How to complete this task: Scan the data for "print" and copy each matching line.
---------- Entries shown ----------
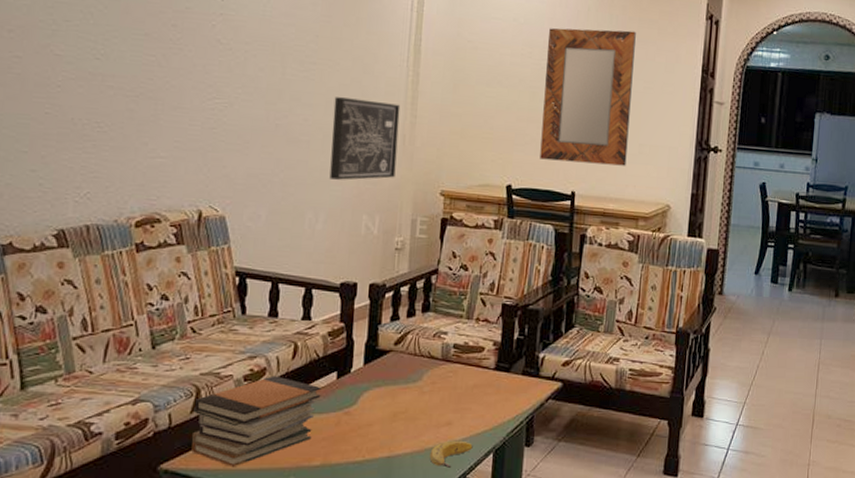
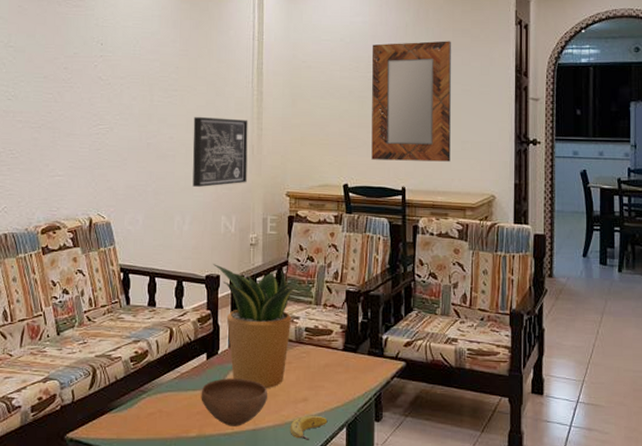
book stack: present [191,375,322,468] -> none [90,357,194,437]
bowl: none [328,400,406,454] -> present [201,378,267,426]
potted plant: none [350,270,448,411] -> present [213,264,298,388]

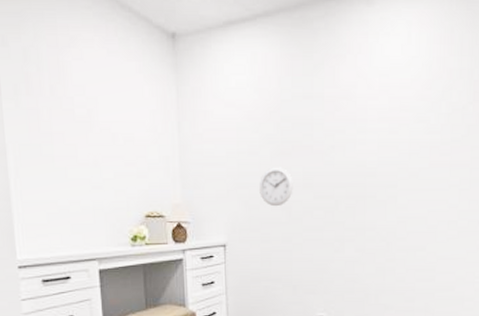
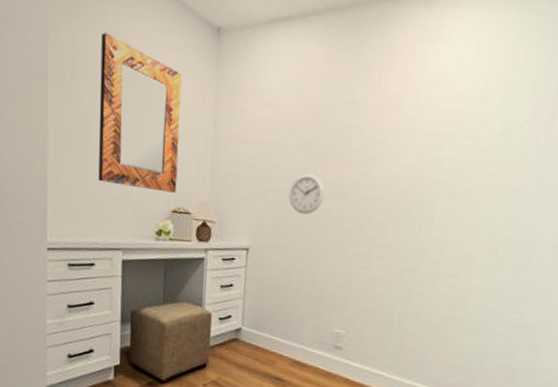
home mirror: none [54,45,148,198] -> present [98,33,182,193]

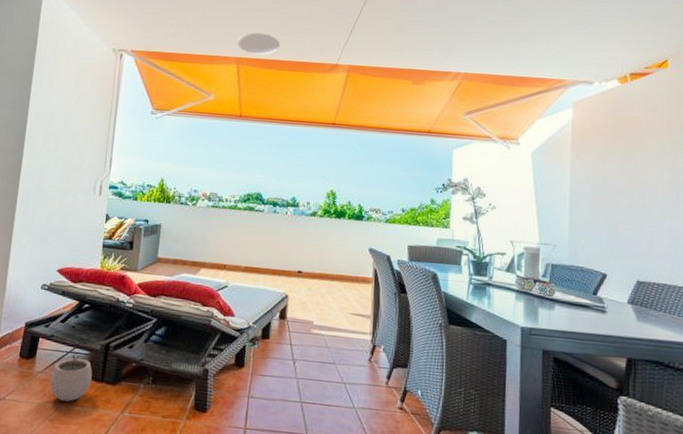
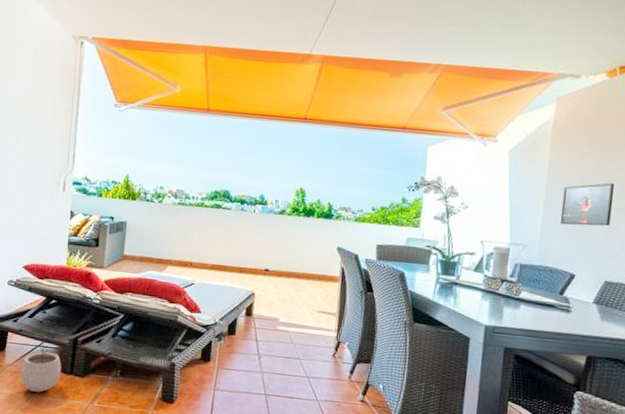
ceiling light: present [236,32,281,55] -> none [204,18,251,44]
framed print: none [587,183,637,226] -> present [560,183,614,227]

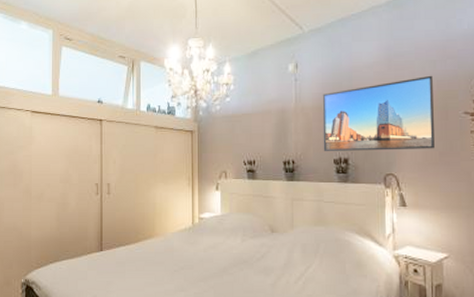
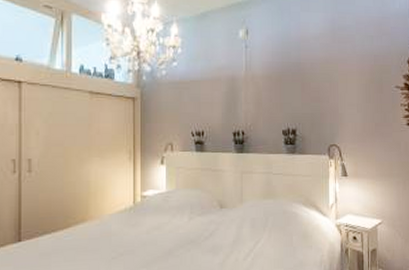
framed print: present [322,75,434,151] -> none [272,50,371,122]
----------
Result:
framed print: none [587,183,637,226] -> present [560,183,614,227]
framed print: present [322,75,434,151] -> none [272,50,371,122]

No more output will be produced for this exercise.